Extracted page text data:
┄┄┄┄┄┄┄┄┄┄
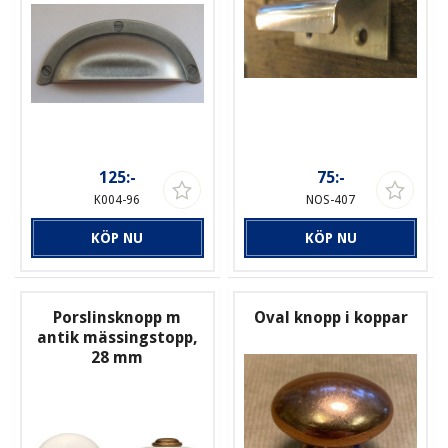
125:-
75:-
K004-96
NOS-407
KÖP NU
KÖP NU
Porslinsknopp m
Oval knopp i koppar
antik mässingstopp,
28 mm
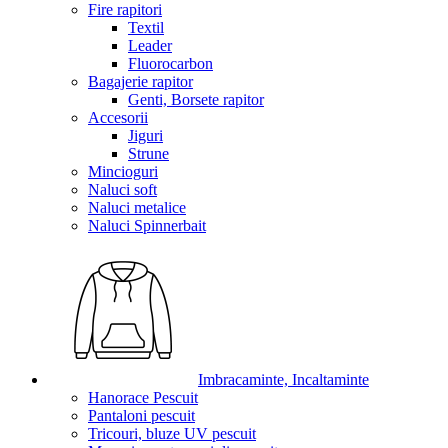
Fire rapitori
Textil
Leader
Fluorocarbon
Bagajerie rapitor
Genti, Borsete rapitor
Accesorii
Jiguri
Strune
Mincioguri
Naluci soft
Naluci metalice
Naluci Spinnerbait
Imbracaminte, Incaltaminte
Hanorace Pescuit
Pantaloni pescuit
Tricouri, bluze UV pescuit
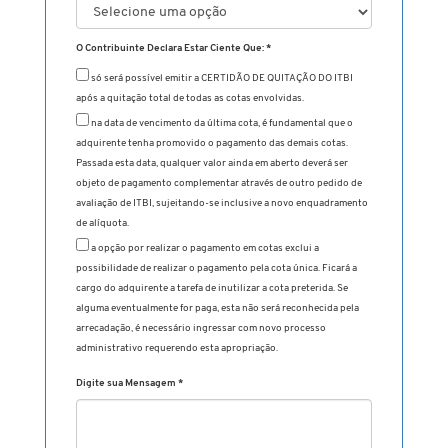
O Contribuinte Declara Estar Ciente Que: *
só será possível emitir a CERTIDÃO DE QUITAÇÃO DO ITBI
após a quitação total de todas as cotas envolvidas.
na data de vencimento da última cota, é fundamental que o
adquirente tenha promovido o pagamento das demais cotas.
Passada esta data, qualquer valor ainda em aberto deverá ser
objeto de pagamento complementar através de outro pedido de
avaliação de ITBI, sujeitando-se inclusive a novo enquadramento
de alíquota.
a opção por realizar o pagamento em cotas exclui a
possibilidade de realizar o pagamento pela cota única. Ficará a
cargo do adquirente a tarefa de inutilizar a cota preterida. Se
alguma eventualmente for paga, esta não será reconhecida pela
arrecadação, é necessário ingressar com novo processo
administrativo requerendo esta apropriação.
Digite sua Mensagem
*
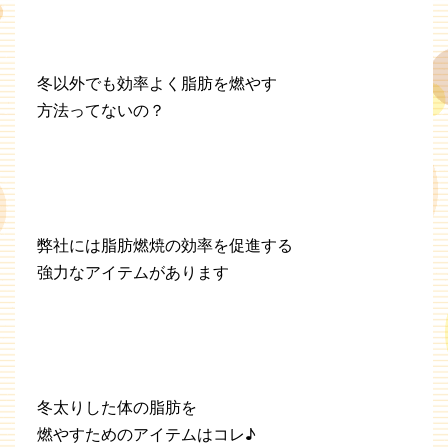
冬以外でも効率よく脂肪を燃やす
方法ってないの？
弊社には脂肪燃焼の効率を促進する
強力なアイテムがあります
冬太りした体の脂肪を
燃やすためのアイテムはコレ♪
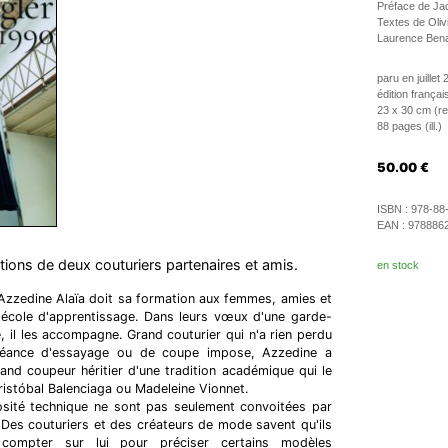
Préface de Ja
Textes de Olivi
Laurence Ben
paru en juillet
édition françai
23 x 30 cm (rel
88 pages (ill.)
50.00
€
ISBN :
978-88
EAN :
978886
tions de deux couturiers partenaires et amis.
en stock
, Azzedine Alaïa doit sa formation aux femmes, amies et
e école d'apprentissage. Dans leurs vœux d'une garde-
, il les accompagne. Grand couturier qui n'a rien perdu
séance d'essayage ou de coupe impose, Azzedine a
rand coupeur héritier d'une tradition académique qui le
Cristóbal Balenciaga ou Madeleine Vionnet.
uosité technique ne sont pas seulement convoitées par
Des couturiers et des créateurs de mode savent qu'ils
 compter sur lui pour préciser certains modèles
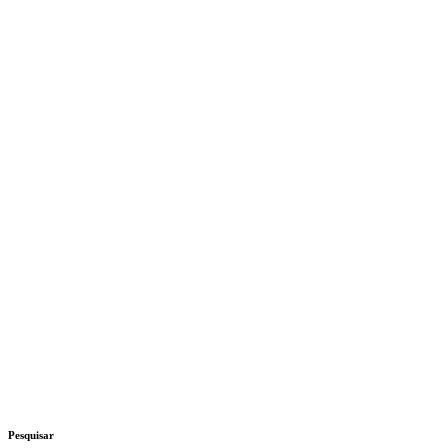
Pesquisar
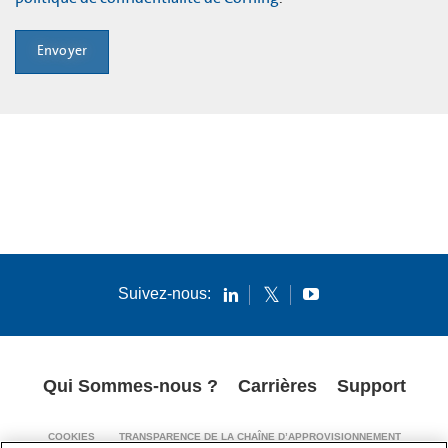
Envoyer
Suivez-nous:
Qui Sommes-nous ?
Carrières
Support
COOKIES
TRANSPARENCE DE LA CHAÎNE D’APPROVISIONNEMENT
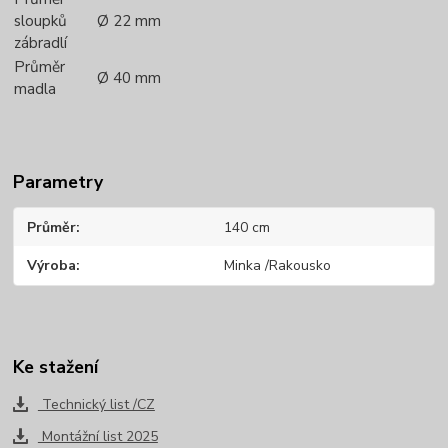
sloupků
Ø 22 mm
zábradlí
Průměr
Ø 40 mm
madla
Parametry
Průměr
140 cm
Výroba
Minka /Rakousko
Ke stažení
Technický list /CZ
Montážní list 2025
┄┄┄┄┄┄┄┄┄┄
__Activity__:
Where a picture appears, skip it and copy the rest of the data word for word.

__Your solution__:
125:-
75:-
K004-96
NOS-407
KÖP NU
KÖP NU
Porslinsknopp m
Oval knopp i koppar
antik mässingstopp,
28 mm
Fire rapitori
Textil
Leader
Fluorocarbon
Bagajerie rapitor
Genti, Borsete rapitor
Accesorii
Jiguri
Strune
Mincioguri
Naluci soft
Naluci metalice
Naluci Spinnerbait
Imbracaminte, Incaltaminte
Hanorace Pescuit
Pantaloni pescuit
Tricouri, bluze UV pescuit
O Contribuinte Declara Estar Ciente Que: *
só será possível emitir a CERTIDÃO DE QUITAÇÃO DO ITBI
após a quitação total de todas as cotas envolvidas.
na data de vencimento da última cota, é fundamental que o
adquirente tenha promovido o pagamento das demais cotas.
Passada esta data, qualquer valor ainda em aberto deverá ser
objeto de pagamento complementar através de outro pedido de
avaliação de ITBI, sujeitando-se inclusive a novo enquadramento
de alíquota.
a opção por realizar o pagamento em cotas exclui a
possibilidade de realizar o pagamento pela cota única. Ficará a
cargo do adquirente a tarefa de inutilizar a cota preterida. Se
alguma eventualmente for paga, esta não será reconhecida pela
arrecadação, é necessário ingressar com novo processo
administrativo requerendo esta apropriação.
Digite sua Mensagem
*
冬以外でも効率よく脂肪を燃やす
方法ってないの？
弊社には脂肪燃焼の効率を促進する
強力なアイテムがあります
冬太りした体の脂肪を
燃やすためのアイテムはコレ♪
Préface de Ja
Textes de Olivi
Laurence Ben
paru en juillet
édition françai
23 x 30 cm (rel
88 pages (ill.)
50.00
€
ISBN :
978-88
EAN :
978886
tions de deux couturiers partenaires et amis.
en stock
, Azzedine Alaïa doit sa formation aux femmes, amies et
e école d'apprentissage. Dans leurs vœux d'une garde-
, il les accompagne. Grand couturier qui n'a rien perdu
séance d'essayage ou de coupe impose, Azzedine a
rand coupeur héritier d'une tradition académique qui le
Cristóbal Balenciaga ou Madeleine Vionnet.
uosité technique ne sont pas seulement convoitées par
Des couturiers et des créateurs de mode savent qu'ils
 compter sur lui pour préciser certains modèles
Pesquisar
Envoyer
Suivez-nous:
Qui Sommes-nous ?
Carrières
Support
COOKIES
TRANSPARENCE DE LA CHAÎNE D’APPROVISIONNEMENT
sloupků
Ø 22 mm
zábradlí
Průměr
Ø 40 mm
madla
Parametry
Průměr
140 cm
Výroba
Minka /Rakousko
Ke stažení
Technický list /CZ
Montážní list 2025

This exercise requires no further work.